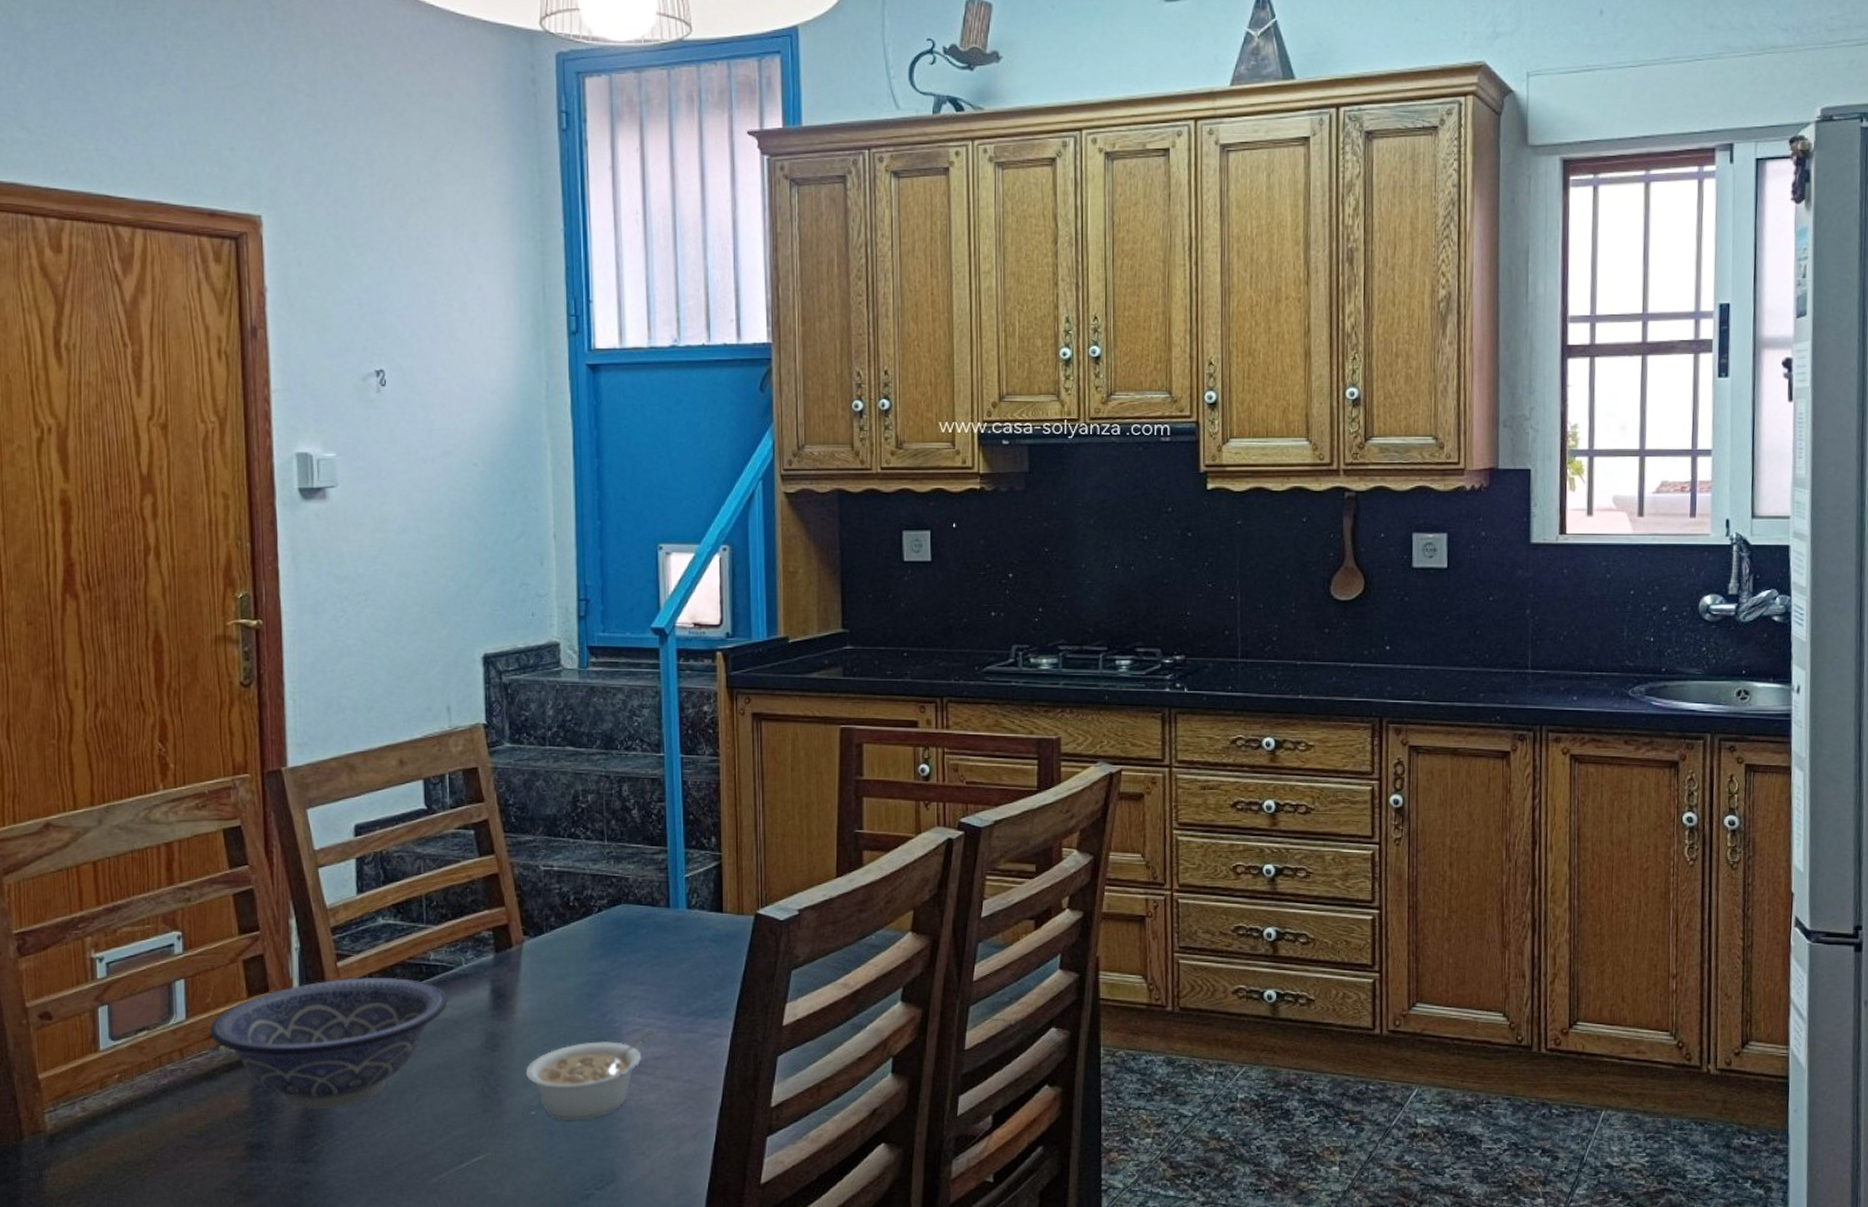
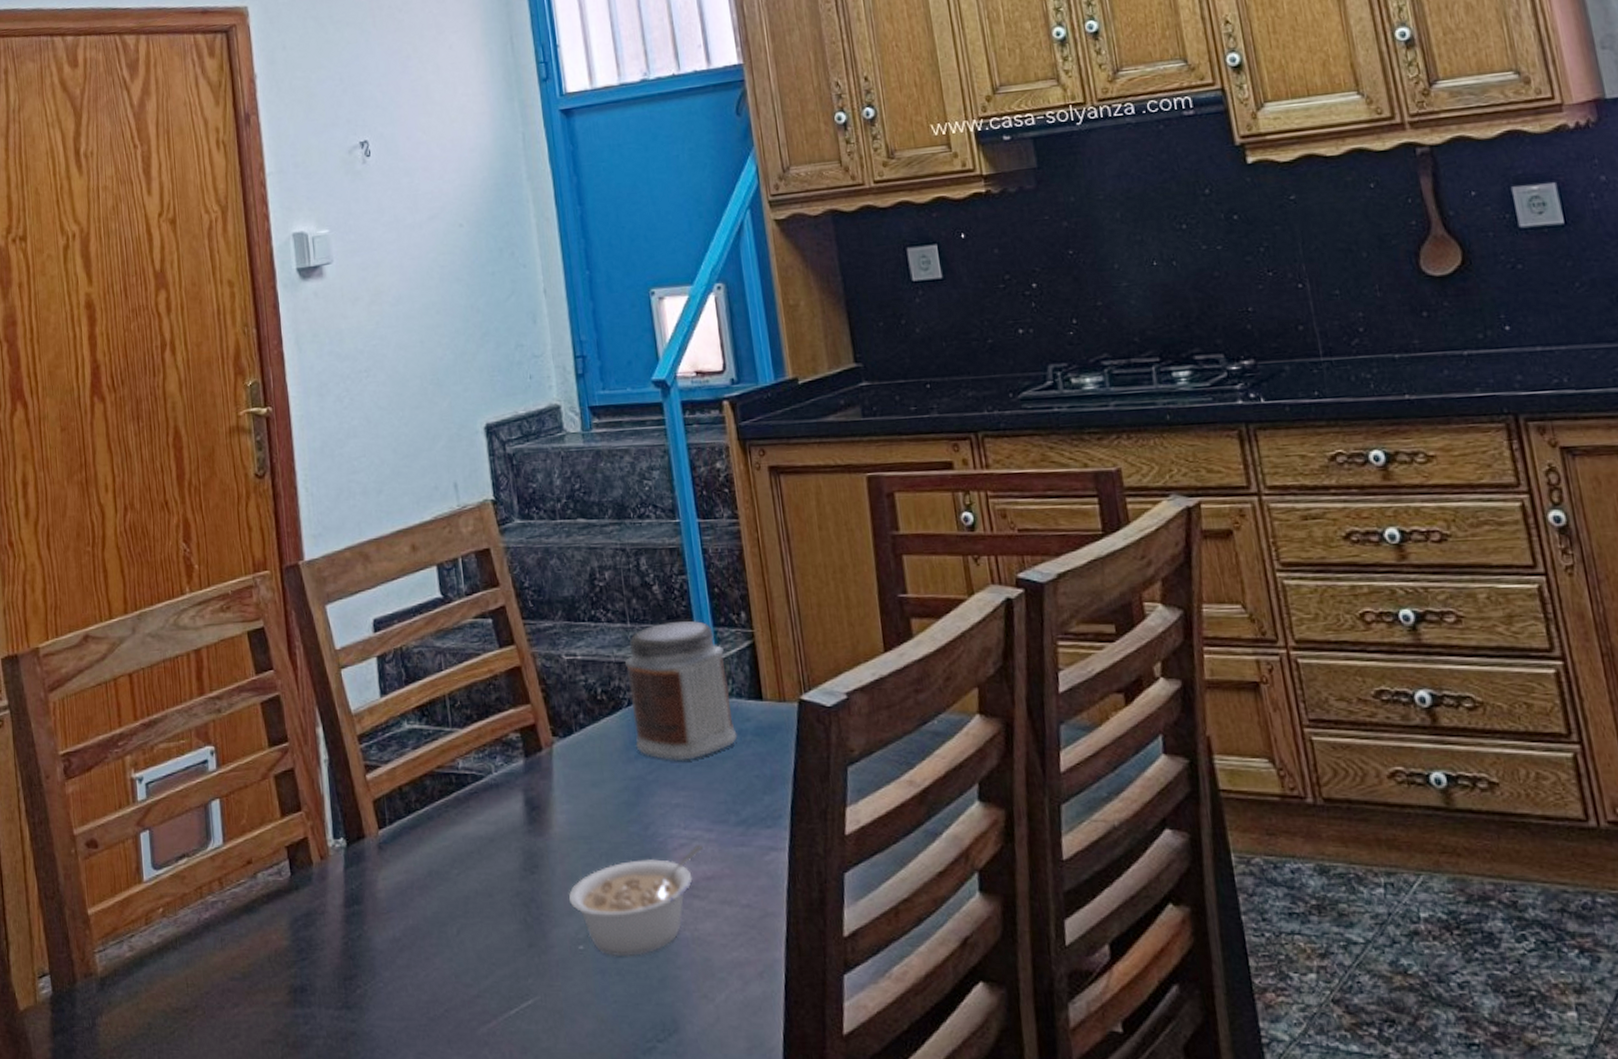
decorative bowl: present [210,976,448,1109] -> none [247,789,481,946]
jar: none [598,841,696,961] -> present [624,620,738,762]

★ ★ ★ ★ ★

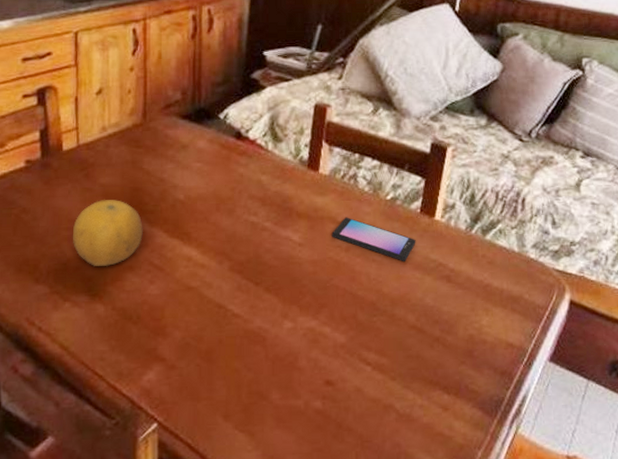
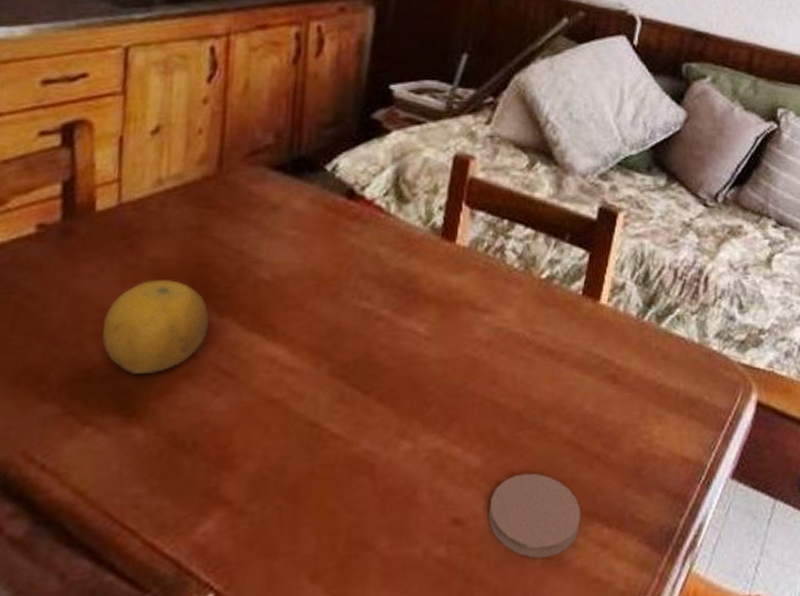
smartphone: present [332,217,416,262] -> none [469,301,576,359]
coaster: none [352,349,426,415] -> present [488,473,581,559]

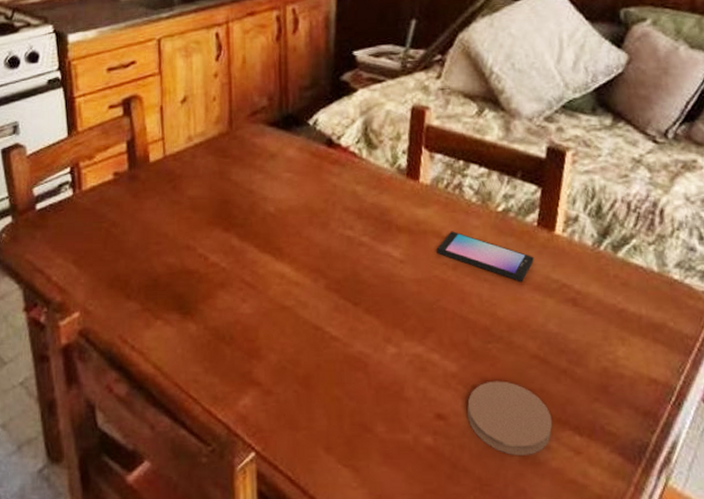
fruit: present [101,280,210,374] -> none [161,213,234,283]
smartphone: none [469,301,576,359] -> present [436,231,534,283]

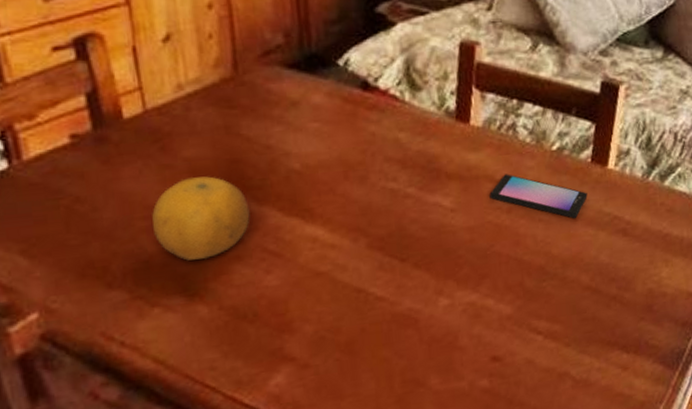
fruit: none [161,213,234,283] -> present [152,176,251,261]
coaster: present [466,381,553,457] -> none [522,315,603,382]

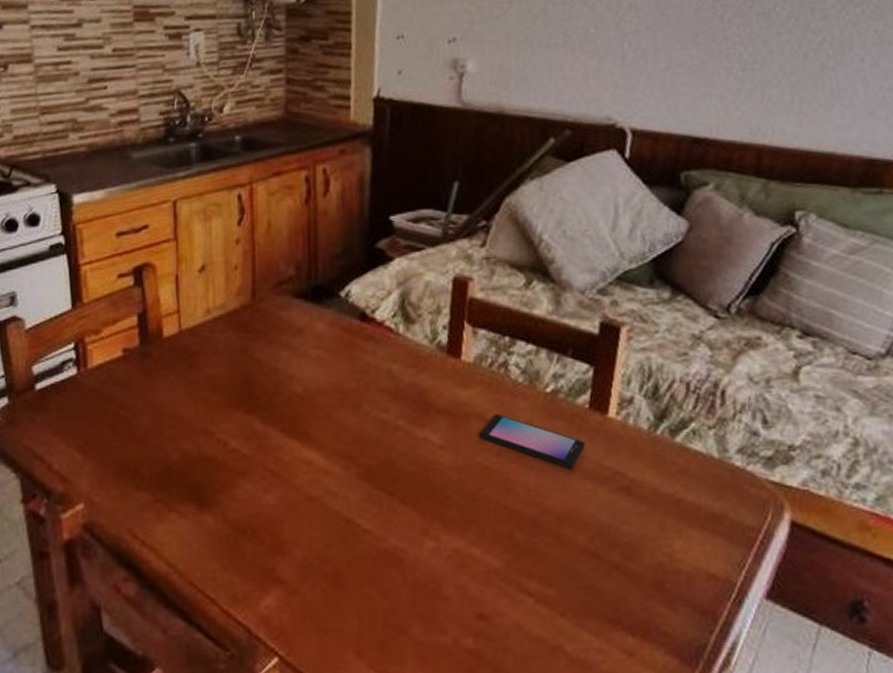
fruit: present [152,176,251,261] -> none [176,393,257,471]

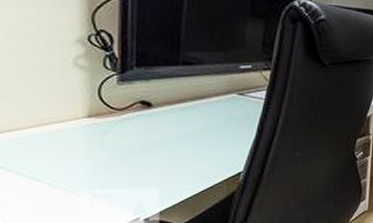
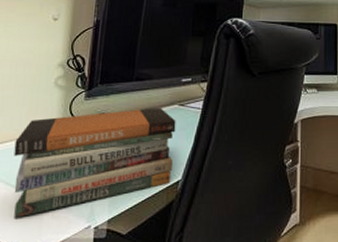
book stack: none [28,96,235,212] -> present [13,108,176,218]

★ ★ ★ ★ ★

What you have to do: Copy every line of the listing containing the string "fruit".

Result for this exercise:
fruit: present [101,280,210,374] -> none [161,213,234,283]
fruit: none [161,213,234,283] -> present [152,176,251,261]
fruit: present [152,176,251,261] -> none [176,393,257,471]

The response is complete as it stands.